How to complete this task → Restate the entries word for word, leaving nothing out.

Information shown →

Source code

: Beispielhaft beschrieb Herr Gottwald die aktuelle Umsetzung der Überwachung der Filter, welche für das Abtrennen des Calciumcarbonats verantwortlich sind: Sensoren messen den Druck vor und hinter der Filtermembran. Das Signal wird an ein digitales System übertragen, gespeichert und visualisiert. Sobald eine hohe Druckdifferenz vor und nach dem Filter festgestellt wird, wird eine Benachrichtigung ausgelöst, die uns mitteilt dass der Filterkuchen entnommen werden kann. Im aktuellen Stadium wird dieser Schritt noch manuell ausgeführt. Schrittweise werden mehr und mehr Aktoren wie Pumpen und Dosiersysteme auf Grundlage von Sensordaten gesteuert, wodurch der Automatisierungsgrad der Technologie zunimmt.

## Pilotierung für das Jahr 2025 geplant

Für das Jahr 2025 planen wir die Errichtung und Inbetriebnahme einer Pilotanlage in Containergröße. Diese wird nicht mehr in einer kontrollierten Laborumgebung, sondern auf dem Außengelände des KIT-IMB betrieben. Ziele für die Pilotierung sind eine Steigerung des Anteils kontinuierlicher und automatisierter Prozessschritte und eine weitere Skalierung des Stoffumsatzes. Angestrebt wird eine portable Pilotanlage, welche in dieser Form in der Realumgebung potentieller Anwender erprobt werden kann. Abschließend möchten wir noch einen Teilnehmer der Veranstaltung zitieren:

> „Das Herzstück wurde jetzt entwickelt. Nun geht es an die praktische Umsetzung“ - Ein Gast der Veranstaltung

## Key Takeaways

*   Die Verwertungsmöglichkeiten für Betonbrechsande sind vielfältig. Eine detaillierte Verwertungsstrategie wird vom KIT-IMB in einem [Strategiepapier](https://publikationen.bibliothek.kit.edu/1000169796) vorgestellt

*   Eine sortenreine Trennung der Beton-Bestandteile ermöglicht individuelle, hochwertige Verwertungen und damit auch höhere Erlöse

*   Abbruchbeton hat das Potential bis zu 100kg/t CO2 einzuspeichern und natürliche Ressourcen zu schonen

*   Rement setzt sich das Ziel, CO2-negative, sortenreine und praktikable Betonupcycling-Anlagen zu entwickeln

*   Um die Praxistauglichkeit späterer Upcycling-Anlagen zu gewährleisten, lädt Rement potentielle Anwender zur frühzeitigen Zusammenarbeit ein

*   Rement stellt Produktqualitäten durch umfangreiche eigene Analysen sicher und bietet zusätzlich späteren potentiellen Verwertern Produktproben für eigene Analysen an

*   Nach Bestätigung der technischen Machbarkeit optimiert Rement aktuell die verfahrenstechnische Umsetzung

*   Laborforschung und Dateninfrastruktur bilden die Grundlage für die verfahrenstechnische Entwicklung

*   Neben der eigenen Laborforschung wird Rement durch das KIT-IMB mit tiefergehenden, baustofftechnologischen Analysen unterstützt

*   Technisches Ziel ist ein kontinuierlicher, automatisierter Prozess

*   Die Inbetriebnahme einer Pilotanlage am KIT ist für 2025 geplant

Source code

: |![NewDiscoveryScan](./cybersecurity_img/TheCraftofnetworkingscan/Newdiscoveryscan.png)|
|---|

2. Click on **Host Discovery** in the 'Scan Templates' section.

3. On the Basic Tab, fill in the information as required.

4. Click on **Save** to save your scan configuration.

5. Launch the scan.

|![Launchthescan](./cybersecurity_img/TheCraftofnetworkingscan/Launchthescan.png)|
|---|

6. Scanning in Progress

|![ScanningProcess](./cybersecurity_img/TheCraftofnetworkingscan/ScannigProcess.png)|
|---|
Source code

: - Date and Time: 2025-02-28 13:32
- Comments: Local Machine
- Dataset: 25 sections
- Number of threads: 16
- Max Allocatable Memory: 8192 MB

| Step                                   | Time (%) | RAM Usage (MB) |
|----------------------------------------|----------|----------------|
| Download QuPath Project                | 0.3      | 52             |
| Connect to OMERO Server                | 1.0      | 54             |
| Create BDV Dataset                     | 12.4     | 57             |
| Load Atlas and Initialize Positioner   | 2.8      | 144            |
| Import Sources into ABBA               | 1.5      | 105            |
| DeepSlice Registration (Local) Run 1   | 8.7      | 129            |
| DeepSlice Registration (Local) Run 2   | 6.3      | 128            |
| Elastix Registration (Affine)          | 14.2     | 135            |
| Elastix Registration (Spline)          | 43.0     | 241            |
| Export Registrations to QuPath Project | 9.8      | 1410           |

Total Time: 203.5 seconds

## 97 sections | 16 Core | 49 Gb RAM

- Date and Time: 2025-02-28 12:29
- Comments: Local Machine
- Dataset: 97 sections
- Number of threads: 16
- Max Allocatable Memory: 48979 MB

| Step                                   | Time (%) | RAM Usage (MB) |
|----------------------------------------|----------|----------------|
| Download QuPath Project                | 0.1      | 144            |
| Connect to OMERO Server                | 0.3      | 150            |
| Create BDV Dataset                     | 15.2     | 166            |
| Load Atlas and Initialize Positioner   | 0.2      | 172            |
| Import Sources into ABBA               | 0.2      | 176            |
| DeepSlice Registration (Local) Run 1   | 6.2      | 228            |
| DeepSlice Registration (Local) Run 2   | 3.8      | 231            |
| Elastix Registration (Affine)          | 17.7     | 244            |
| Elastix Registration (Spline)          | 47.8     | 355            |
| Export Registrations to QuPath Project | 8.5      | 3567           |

Solved problem →
Source code

: Beispielhaft beschrieb Herr Gottwald die aktuelle Umsetzung der Überwachung der Filter, welche für das Abtrennen des Calciumcarbonats verantwortlich sind: Sensoren messen den Druck vor und hinter der Filtermembran. Das Signal wird an ein digitales System übertragen, gespeichert und visualisiert. Sobald eine hohe Druckdifferenz vor und nach dem Filter festgestellt wird, wird eine Benachrichtigung ausgelöst, die uns mitteilt dass der Filterkuchen entnommen werden kann. Im aktuellen Stadium wird dieser Schritt noch manuell ausgeführt. Schrittweise werden mehr und mehr Aktoren wie Pumpen und Dosiersysteme auf Grundlage von Sensordaten gesteuert, wodurch der Automatisierungsgrad der Technologie zunimmt.

## Pilotierung für das Jahr 2025 geplant

Für das Jahr 2025 planen wir die Errichtung und Inbetriebnahme einer Pilotanlage in Containergröße. Diese wird nicht mehr in einer kontrollierten Laborumgebung, sondern auf dem Außengelände des KIT-IMB betrieben. Ziele für die Pilotierung sind eine Steigerung des Anteils kontinuierlicher und automatisierter Prozessschritte und eine weitere Skalierung des Stoffumsatzes. Angestrebt wird eine portable Pilotanlage, welche in dieser Form in der Realumgebung potentieller Anwender erprobt werden kann. Abschließend möchten wir noch einen Teilnehmer der Veranstaltung zitieren:

> „Das Herzstück wurde jetzt entwickelt. Nun geht es an die praktische Umsetzung“ - Ein Gast der Veranstaltung

## Key Takeaways

*   Die Verwertungsmöglichkeiten für Betonbrechsande sind vielfältig. Eine detaillierte Verwertungsstrategie wird vom KIT-IMB in einem [Strategiepapier](https://publikationen.bibliothek.kit.edu/1000169796) vorgestellt

*   Eine sortenreine Trennung der Beton-Bestandteile ermöglicht individuelle, hochwertige Verwertungen und damit auch höhere Erlöse

*   Abbruchbeton hat das Potential bis zu 100kg/t CO2 einzuspeichern und natürliche Ressourcen zu schonen

*   Rement setzt sich das Ziel, CO2-negative, sortenreine und praktikable Betonupcycling-Anlagen zu entwickeln

*   Um die Praxistauglichkeit späterer Upcycling-Anlagen zu gewährleisten, lädt Rement potentielle Anwender zur frühzeitigen Zusammenarbeit ein

*   Rement stellt Produktqualitäten durch umfangreiche eigene Analysen sicher und bietet zusätzlich späteren potentiellen Verwertern Produktproben für eigene Analysen an

*   Nach Bestätigung der technischen Machbarkeit optimiert Rement aktuell die verfahrenstechnische Umsetzung

*   Laborforschung und Dateninfrastruktur bilden die Grundlage für die verfahrenstechnische Entwicklung

*   Neben der eigenen Laborforschung wird Rement durch das KIT-IMB mit tiefergehenden, baustofftechnologischen Analysen unterstützt

*   Technisches Ziel ist ein kontinuierlicher, automatisierter Prozess

*   Die Inbetriebnahme einer Pilotanlage am KIT ist für 2025 geplant

Source code

: |![NewDiscoveryScan](./cybersecurity_img/TheCraftofnetworkingscan/Newdiscoveryscan.png)|
|---|

2. Click on **Host Discovery** in the 'Scan Templates' section.

3. On the Basic Tab, fill in the information as required.

4. Click on **Save** to save your scan configuration.

5. Launch the scan.

|![Launchthescan](./cybersecurity_img/TheCraftofnetworkingscan/Launchthescan.png)|
|---|

6. Scanning in Progress

|![ScanningProcess](./cybersecurity_img/TheCraftofnetworkingscan/ScannigProcess.png)|
|---|
Source code

: - Date and Time: 2025-02-28 13:32
- Comments: Local Machine
- Dataset: 25 sections
- Number of threads: 16
- Max Allocatable Memory: 8192 MB

| Step                                   | Time (%) | RAM Usage (MB) |
|----------------------------------------|----------|----------------|
| Download QuPath Project                | 0.3      | 52             |
| Connect to OMERO Server                | 1.0      | 54             |
| Create BDV Dataset                     | 12.4     | 57             |
| Load Atlas and Initialize Positioner   | 2.8      | 144            |
| Import Sources into ABBA               | 1.5      | 105            |
| DeepSlice Registration (Local) Run 1   | 8.7      | 129            |
| DeepSlice Registration (Local) Run 2   | 6.3      | 128            |
| Elastix Registration (Affine)          | 14.2     | 135            |
| Elastix Registration (Spline)          | 43.0     | 241            |
| Export Registrations to QuPath Project | 9.8      | 1410           |

Total Time: 203.5 seconds

## 97 sections | 16 Core | 49 Gb RAM

- Date and Time: 2025-02-28 12:29
- Comments: Local Machine
- Dataset: 97 sections
- Number of threads: 16
- Max Allocatable Memory: 48979 MB

| Step                                   | Time (%) | RAM Usage (MB) |
|----------------------------------------|----------|----------------|
| Download QuPath Project                | 0.1      | 144            |
| Connect to OMERO Server                | 0.3      | 150            |
| Create BDV Dataset                     | 15.2     | 166            |
| Load Atlas and Initialize Positioner   | 0.2      | 172            |
| Import Sources into ABBA               | 0.2      | 176            |
| DeepSlice Registration (Local) Run 1   | 6.2      | 228            |
| DeepSlice Registration (Local) Run 2   | 3.8      | 231            |
| Elastix Registration (Affine)          | 17.7     | 244            |
| Elastix Registration (Spline)          | 47.8     | 355            |
| Export Registrations to QuPath Project | 8.5      | 3567           |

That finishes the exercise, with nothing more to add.